§ **DOCUMENT**
☆ ☆ ☆ ☆ ☆ ☆ ☆

Need help finding one set of data within another set of data for update

  • Need help finding one set of data within another set of data for update,

    so if within column 1 it finds the results from another select on another table,

    it updates a different column with the result.

    Example

    SELECT Title

    from H..Import_Table

    returns

    'PRN - Concord'

    'PRN - San Jose'

    'SLP - PRN - San Jose'

    'San Jose - PT - PRN'

    'PTA - PRN - Santa Cruz'

    'Rancho Santa Margarita PT - PRN'

    'PT- PRN-San Diego'

    'OT - PRN - Rancho Palos Verdes'

    'SLP - PRN - Rancho Santa Margarita'

    'OTR - PRN - Laguna Hills'

    'PT - PRN - Cardiff by the Sea'

    SELECT City

    from E..City

    returns

    'Concord'

    'San Jose'

    'San Jose'

    'San Jose'

    'Santa Cruz'

    'Rancho Santa Margarita'

    'San Diego'

    'Rancho Palos Verdes'

    'Rancho Santa Margarita'

    'Laguna Hills'

    'Cardiff by the Sea'

    UPDATE H..Import_Table

    SET CITY = CASE WHEN (SELECT city FROM E..City) IN (SELECT title FROM H..Import_Table)

    THEN (SELECT city FROM E..City) ELSE NULL end

    Hopefully I am explaining this well enough.

  • -- Start of what helps us help you

    create table #import (importcity nvarchar(128), title nvarchar(128))

    create table #city (city nvarchar(128))

    insert #import (importcity, title)

    values

    ('SomthingElse', 'PRN - Concord'),

    ('SomthingElse', 'PRN - San Jose'),

    ('SomthingElse', 'SLP - PRN - San Jose'),

    ('SomthingElse', 'San Jose - PT - PRN'),

    ('SomthingElse', 'PTA - PRN - Santa Cruz'),

    ('SomthingElse', 'Rancho Santa Margarita PT - PRN'),

    ('SomthingElse', 'PT- PRN-San Diego'),

    ('SomthingElse', 'OT - PRN - Rancho Palos Verdes'),

    ('SomthingElse', 'SLP - PRN - Rancho Santa Margarita'),

    ('SomthingElse', 'OTR - PRN - Laguna Hills'),

    ('SomthingElse', 'PT - PRN - Cardiff by the Sea')

    insert #city (city)

    values

    ('Concord'),

    ('San Jose'),

    ('San Jose'),

    ('San Jose'),

    ('Santa Cruz'),

    ('Rancho Santa Margarita'),

    ('San Diego'),

    ('Rancho Palos Verdes'),

    ('Rancho Santa Margarita'),

    ('Laguna Hills'),

    ('Cardiff by the Sea')

    -- A sample of the expected results goes here.

    -- End of what helps us help you

    -- the answer (assuming I interpreted the pseudo-T-SQL correctly)

    update #import

    set importcity = city

    from #import join #city

    on charindex(city, title)>0

    /*

    unable to guarantee a distinct city for a given title,

    such as when a title mentions two cities .

☆ ☆ ☆ ☆ ☆ ☆ ☆

§ **EXERCISE SET**
A. Rewrite everything in the SQL forum thread from "from #import join" down to "two cities .", replacing "#city" with "#city_list" wherever it occurs.
B. In the SQL forum thread, which data type is declared for the columns of the temporary tables?

§ **DATA PROVIDED**
☆ ☆ ☆ ☆ ☆ ☆ ☆

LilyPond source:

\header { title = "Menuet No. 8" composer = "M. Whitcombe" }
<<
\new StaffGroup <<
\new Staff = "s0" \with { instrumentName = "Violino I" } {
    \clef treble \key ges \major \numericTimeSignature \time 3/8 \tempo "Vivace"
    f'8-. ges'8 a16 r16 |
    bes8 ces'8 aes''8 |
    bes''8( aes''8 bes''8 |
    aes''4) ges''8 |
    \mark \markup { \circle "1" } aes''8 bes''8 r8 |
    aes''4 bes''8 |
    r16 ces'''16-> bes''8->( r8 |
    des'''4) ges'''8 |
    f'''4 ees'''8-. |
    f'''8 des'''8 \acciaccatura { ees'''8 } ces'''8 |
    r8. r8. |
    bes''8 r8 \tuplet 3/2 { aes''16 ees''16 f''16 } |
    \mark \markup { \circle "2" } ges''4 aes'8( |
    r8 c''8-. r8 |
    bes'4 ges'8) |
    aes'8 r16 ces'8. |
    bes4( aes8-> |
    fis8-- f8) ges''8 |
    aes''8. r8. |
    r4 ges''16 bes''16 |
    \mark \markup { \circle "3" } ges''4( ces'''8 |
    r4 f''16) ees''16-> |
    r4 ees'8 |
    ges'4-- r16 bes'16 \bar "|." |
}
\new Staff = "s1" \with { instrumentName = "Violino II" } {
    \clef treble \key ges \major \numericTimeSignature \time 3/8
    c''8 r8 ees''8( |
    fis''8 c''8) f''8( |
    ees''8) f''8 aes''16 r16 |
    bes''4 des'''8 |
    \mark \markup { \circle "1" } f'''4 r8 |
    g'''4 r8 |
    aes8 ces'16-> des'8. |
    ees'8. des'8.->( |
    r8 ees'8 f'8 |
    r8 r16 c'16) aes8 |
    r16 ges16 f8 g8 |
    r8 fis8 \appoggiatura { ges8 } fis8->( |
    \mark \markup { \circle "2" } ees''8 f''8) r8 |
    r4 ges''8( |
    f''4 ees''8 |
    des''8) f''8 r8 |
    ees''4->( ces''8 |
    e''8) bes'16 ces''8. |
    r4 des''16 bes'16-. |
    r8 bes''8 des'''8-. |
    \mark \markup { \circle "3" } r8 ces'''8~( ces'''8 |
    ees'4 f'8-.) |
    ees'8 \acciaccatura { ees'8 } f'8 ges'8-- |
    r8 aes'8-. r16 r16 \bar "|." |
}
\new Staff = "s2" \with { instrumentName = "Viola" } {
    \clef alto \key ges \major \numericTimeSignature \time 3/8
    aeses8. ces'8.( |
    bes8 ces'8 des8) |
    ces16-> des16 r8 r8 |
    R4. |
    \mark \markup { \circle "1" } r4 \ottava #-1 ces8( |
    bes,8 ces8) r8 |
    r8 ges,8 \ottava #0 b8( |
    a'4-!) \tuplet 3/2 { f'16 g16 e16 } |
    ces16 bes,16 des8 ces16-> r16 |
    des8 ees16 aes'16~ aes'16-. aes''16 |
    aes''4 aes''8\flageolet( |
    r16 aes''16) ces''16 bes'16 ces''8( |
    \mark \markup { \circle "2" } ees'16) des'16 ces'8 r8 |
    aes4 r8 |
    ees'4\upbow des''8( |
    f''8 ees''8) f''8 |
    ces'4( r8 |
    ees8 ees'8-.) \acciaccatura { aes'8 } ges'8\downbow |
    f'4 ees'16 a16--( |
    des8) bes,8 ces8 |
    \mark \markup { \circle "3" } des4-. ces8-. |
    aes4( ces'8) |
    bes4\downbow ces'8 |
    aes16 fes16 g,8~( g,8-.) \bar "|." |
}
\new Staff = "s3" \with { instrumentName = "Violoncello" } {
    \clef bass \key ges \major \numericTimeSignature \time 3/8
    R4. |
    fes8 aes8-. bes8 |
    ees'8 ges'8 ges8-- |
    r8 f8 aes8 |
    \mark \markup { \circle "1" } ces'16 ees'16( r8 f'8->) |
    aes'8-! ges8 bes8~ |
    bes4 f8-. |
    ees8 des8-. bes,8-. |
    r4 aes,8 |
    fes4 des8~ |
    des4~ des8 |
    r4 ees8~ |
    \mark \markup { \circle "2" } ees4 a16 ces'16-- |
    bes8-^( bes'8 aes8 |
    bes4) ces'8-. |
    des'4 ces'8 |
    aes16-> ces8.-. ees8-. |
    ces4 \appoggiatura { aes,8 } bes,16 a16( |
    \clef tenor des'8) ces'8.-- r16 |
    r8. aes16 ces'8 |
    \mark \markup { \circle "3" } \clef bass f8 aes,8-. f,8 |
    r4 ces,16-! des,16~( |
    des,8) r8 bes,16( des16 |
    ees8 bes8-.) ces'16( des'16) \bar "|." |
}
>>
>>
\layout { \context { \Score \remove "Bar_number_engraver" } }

☆ ☆ ☆ ☆ ☆ ☆ ☆

§ **TASK-BY-TASK OUTPUTS**
A.
from #import join #city_list

    on charindex(city, title)>0

    /*

    unable to guarantee a distinct city for a given title,

    such as when a title mentions two cities .

B. nvarchar(128)